A company is no longer simply judged by its customer service or rank among the competition. While those things still hold strong value, your Internet impression probably means more than you realize, and if your company has the proper technology to back it up, your business endeavors can really thrive.
To put this in to perspective, think about how right now, in 2015, culture has been trained to expect immediacy in virtually every aspect of our lives. Whether you’re on the hunt for concert tickets, in need of data for a research paper, or trying to generate buzz for your new company, there’s a good chance that you’re using some form of the Internet to get what you need. Now, try to think back to the nineties. Remember life before iPhones, GPS systems, Netflix or social media? Yes, there really was a time, and not that long ago, when cell phones were clunky, you had to have an actual map handy if you didn’t know where you were going, there was a place called Blockbuster, and tweeting was something that birds did. The truth is that technology has become omnipresent—as is its role in the workforce.

> _Supplied data_
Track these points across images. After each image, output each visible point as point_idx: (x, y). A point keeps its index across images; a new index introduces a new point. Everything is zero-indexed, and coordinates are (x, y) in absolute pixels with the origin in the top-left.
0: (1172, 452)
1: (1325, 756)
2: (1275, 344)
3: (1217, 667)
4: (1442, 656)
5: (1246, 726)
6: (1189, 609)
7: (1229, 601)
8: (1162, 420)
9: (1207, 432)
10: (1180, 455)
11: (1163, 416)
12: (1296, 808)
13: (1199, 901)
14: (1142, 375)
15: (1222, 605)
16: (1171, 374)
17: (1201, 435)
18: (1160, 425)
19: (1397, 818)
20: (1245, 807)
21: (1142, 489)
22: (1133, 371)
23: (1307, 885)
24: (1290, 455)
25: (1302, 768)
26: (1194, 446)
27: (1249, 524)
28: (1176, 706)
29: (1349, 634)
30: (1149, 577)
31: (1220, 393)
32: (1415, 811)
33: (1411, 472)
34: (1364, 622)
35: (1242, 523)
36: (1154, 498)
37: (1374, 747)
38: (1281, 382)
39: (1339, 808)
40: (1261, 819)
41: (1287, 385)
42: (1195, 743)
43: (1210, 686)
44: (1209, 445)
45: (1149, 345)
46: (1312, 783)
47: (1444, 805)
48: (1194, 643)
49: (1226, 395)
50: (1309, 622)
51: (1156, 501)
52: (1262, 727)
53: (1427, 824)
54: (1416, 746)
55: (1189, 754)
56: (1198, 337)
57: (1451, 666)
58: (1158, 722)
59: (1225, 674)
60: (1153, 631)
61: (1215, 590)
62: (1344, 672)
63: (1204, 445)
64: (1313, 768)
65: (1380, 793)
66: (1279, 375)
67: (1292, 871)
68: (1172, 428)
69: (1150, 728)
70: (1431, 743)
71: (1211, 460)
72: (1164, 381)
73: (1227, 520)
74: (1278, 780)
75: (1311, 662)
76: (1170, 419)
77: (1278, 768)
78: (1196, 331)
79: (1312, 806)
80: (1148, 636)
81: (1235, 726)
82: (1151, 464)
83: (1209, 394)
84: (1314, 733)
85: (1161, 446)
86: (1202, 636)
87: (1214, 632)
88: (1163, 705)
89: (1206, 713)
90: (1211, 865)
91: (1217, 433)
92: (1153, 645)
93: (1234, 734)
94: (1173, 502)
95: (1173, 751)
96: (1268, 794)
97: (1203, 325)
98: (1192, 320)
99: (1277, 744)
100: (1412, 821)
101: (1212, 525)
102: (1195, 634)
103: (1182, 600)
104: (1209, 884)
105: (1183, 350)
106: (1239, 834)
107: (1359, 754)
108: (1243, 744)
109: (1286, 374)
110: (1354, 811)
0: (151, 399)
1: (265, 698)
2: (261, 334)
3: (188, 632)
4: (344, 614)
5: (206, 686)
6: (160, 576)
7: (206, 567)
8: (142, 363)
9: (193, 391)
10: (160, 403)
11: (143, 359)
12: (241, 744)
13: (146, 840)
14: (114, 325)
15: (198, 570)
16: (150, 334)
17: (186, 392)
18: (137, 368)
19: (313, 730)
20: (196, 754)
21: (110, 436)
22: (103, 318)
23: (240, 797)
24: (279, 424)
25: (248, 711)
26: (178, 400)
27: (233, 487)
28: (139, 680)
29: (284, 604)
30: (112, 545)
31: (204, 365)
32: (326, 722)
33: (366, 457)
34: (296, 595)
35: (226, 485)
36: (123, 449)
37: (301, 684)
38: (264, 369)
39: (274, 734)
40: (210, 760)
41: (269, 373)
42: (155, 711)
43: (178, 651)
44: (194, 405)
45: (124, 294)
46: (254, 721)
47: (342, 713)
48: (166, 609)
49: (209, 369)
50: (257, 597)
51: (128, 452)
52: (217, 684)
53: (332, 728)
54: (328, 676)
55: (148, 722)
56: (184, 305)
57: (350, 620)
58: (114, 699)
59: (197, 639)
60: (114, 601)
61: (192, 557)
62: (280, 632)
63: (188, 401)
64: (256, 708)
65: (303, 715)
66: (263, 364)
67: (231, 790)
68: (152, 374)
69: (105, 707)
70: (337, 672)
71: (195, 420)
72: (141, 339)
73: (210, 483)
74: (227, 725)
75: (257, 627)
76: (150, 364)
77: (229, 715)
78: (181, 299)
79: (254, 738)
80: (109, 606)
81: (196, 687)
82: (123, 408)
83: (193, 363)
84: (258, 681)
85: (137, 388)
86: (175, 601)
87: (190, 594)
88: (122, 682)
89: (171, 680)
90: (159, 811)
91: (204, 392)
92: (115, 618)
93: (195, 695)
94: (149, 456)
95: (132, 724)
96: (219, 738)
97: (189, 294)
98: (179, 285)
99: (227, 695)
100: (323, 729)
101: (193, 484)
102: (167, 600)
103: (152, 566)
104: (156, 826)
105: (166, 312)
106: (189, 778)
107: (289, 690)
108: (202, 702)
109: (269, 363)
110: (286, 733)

--

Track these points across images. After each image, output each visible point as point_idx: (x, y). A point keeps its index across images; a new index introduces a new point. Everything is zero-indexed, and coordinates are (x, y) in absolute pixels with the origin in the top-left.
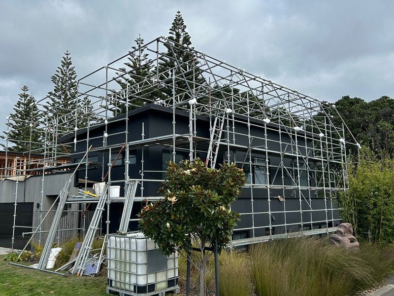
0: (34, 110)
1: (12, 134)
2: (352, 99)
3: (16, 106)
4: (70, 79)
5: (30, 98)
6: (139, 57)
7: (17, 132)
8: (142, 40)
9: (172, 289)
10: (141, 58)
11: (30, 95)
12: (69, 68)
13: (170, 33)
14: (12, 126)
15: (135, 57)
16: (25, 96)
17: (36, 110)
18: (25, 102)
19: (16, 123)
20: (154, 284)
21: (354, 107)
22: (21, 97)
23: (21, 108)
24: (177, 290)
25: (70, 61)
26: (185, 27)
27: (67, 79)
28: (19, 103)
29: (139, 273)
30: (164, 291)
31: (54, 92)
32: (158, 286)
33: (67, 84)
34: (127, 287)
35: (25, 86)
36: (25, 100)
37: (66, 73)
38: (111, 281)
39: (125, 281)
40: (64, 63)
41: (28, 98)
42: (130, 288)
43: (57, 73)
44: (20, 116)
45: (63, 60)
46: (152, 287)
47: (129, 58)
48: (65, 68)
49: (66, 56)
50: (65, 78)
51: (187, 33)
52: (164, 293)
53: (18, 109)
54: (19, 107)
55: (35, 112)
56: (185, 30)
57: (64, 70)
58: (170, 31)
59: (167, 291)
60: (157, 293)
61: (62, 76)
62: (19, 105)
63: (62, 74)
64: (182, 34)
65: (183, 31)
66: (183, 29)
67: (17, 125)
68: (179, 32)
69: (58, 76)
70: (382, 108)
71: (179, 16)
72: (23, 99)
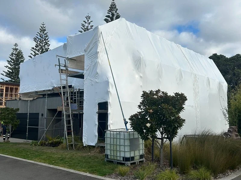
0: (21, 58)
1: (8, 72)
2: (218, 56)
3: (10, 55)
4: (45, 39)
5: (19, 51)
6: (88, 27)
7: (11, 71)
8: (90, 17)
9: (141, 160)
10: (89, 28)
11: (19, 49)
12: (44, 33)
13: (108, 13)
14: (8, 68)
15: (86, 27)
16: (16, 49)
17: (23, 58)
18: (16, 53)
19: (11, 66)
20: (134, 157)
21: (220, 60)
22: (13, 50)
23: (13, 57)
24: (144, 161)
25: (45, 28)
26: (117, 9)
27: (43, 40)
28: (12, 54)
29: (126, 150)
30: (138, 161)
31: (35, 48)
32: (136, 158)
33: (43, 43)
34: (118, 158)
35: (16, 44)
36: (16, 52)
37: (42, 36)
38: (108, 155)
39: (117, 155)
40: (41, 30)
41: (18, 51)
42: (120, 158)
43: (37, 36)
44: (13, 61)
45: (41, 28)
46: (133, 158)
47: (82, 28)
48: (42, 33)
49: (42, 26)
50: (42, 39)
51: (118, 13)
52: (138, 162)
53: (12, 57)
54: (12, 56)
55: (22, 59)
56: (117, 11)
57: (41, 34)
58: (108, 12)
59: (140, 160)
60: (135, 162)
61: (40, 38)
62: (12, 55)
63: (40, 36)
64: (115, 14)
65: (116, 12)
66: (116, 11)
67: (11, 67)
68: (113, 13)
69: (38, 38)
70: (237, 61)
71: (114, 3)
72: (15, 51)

> _What to do_
(1) In the passage on technology and business, why does a company's Internet impression carry so much weight? Answer in one to three sentences, using only the reason the passage gives.
(2) Answer these questions from the passage on technology and business.
(a) What year does the passage give as "right now"?
(b) What store is named as having once existed?
(c) What did you need before GPS if you didn't know where you were going?
(3) Carry on the passage on technology and business, starting after its final sentence.

> _Answers provided_
(1) Culture has been trained to expect immediacy in nearly every part of life. People are likely to use some form of the Internet to get what they need, whether that is concert tickets, research data, or buzz for a new company.

(2)
(a) 2015
(b) Blockbuster
(c) An actual map

(3)
Today, companies rely on websites, social media, apps and blogs to provide knowledge about their services. Businesses use Skype and Face Time to have conferences with clients all over the world. Retailers can sell their products via e-commerce, giving them access to entire demographics that would be impossible to reach when limited to brick and mortar. With this in mind, and with recent college graduates struggling to find jobs, it may be a smart idea to incorporate more technology-focused programs into various forms of education, so that students can see the value it holds for careers in every industry.
The reality is that every business is indeed in the technology business, whether they know it our not. The problem is that most companies don’t realize this and they are the most likely to be disrupted by those that do.